Records from a data source:
- Opening Delimiter -

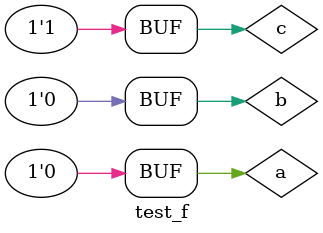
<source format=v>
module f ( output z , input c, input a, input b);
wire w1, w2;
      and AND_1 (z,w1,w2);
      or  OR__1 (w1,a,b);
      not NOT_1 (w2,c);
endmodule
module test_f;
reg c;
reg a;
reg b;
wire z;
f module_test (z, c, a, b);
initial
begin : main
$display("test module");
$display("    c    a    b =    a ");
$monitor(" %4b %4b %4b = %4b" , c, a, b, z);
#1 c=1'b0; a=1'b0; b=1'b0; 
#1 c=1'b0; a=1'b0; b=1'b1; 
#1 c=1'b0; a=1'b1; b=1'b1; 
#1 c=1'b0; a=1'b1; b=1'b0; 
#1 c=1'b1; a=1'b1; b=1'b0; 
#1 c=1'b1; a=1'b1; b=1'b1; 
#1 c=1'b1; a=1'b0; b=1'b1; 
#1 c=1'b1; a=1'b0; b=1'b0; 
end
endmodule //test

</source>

- Closing Delimiter -
- Opening Delimiter -

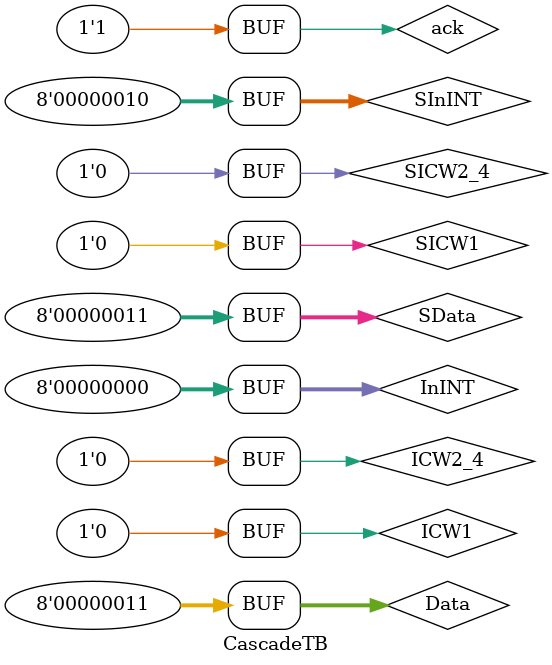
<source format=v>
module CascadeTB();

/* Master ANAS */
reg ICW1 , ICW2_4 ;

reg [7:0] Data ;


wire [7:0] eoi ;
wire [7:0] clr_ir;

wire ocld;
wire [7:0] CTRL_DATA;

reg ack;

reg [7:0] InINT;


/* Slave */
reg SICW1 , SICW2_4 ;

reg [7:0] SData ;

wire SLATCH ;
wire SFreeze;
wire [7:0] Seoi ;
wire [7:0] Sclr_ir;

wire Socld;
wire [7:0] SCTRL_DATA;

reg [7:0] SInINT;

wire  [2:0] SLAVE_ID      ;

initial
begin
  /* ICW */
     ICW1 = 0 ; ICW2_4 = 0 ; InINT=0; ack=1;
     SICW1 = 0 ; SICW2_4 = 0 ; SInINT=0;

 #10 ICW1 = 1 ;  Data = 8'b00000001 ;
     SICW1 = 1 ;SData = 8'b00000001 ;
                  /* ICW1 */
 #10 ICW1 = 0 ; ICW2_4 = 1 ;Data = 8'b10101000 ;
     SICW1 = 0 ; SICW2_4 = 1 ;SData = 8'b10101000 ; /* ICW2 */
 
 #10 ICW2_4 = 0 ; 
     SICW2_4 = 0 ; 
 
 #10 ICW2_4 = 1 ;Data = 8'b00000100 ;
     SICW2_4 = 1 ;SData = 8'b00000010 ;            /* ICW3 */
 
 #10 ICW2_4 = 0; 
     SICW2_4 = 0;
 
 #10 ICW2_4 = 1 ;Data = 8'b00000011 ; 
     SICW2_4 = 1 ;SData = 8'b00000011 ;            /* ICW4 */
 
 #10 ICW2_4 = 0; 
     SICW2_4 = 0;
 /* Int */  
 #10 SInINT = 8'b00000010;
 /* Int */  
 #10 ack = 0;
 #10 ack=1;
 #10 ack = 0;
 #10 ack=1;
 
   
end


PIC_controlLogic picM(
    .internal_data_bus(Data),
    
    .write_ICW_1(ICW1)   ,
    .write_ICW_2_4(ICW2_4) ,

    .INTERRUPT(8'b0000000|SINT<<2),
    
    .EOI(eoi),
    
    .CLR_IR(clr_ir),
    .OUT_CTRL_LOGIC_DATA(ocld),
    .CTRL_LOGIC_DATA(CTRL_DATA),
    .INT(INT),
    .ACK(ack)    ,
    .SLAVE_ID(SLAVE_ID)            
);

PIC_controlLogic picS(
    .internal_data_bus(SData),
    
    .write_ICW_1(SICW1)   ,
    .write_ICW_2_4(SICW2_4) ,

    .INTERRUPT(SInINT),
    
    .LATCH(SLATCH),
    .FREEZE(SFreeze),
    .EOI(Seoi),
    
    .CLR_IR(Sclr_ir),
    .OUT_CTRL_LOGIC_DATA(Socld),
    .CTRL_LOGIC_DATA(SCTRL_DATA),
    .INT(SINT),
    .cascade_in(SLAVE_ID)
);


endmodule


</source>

- Closing Delimiter -
- Opening Delimiter -

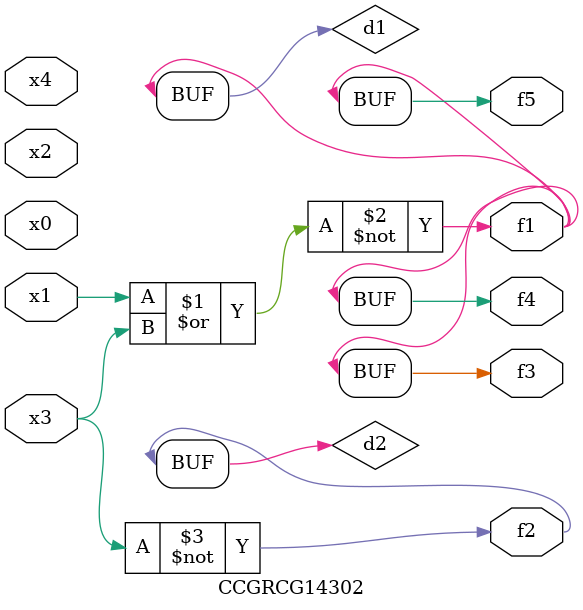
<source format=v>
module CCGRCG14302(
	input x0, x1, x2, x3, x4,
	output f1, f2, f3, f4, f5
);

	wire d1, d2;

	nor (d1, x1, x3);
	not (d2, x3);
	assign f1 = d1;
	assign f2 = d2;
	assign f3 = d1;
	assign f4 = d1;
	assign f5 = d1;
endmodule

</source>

- Closing Delimiter -

Request -> Search the data above for the word "input" and say how many lines contain it, giving only that number.

Task response -> 2